Após editar uma ordem executiva que ameaça impor tarifas adicionais a países que exportem petróleo bruto para Cuba, o presidente dos Estados Unidos, Donald Trump , afirmou nesta segunda-feira (2) que o México pretende suspender o envio do produto à ilha. Até o momento, o governo mexicano não confirmou oficialmente a informação.
Falando a jornalistas na Casa Branca, Trump descreveu Cuba como “um país falido” e disse que a iniciativa tem como objetivo enfrentar o que classifica como uma “ameaça excepcional” à segurança nacional dos EUA.
Sob embargo econômico norte-americano há mais de seis décadas, Cuba vive a mais grave crise desde o colapso da União Soviética, em 1991. Nos últimos anos, o petróleo fornecido pela Venezuela foi crucial para sustentar a economia cubana, mas esse apoio foi interrompido após a prisão do então ditador Nicolás Maduro, aprofundando as dificuldades. Um eventual bloqueio do petróleo mexicano tende a agravar ainda mais a escassez e os apagões que já afetam o cotidiano da população.

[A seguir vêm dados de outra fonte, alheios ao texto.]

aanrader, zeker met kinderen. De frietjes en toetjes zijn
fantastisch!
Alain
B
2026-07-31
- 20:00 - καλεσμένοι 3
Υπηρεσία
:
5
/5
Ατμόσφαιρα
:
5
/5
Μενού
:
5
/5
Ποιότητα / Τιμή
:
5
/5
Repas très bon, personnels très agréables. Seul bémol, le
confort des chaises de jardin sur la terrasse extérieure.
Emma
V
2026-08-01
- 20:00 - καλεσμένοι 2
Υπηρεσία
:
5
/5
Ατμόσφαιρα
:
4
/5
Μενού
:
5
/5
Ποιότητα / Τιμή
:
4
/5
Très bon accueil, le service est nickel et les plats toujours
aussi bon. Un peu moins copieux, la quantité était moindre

A presidente do México, Claudia Sheinbaum, afirmou temer impactos negativos nas relações comerciais com os Estados Unidos, principal parceiro do país, e disse não querer expor o México ao risco de sanções. Ainda assim, alertou para a possibilidade de uma “crise humanitária de grandes proporções” em Cuba e informou que o governo mexicano enviará ajuda humanitária ainda nesta semana, mesmo considerando as implicações do decreto norte-americano.
Trump também declarou que Washington mantém conversas com autoridades cubanas. “Acho que estamos muito perto [de um acordo]”, disse, sem dar detalhes.
Por sua vez, o governo cubano acusa os Estados Unidos de tentar “estrangular” sua economia. O vice-ministro das Relações Exteriores afirmou que a população enfrenta um período especialmente duro, que exige “criatividade, estoicismo e austeridade”, e ressaltou que Havana já se preparava para possíveis medidas do governo Trump, dizendo que a situação “não foi uma surpresa”.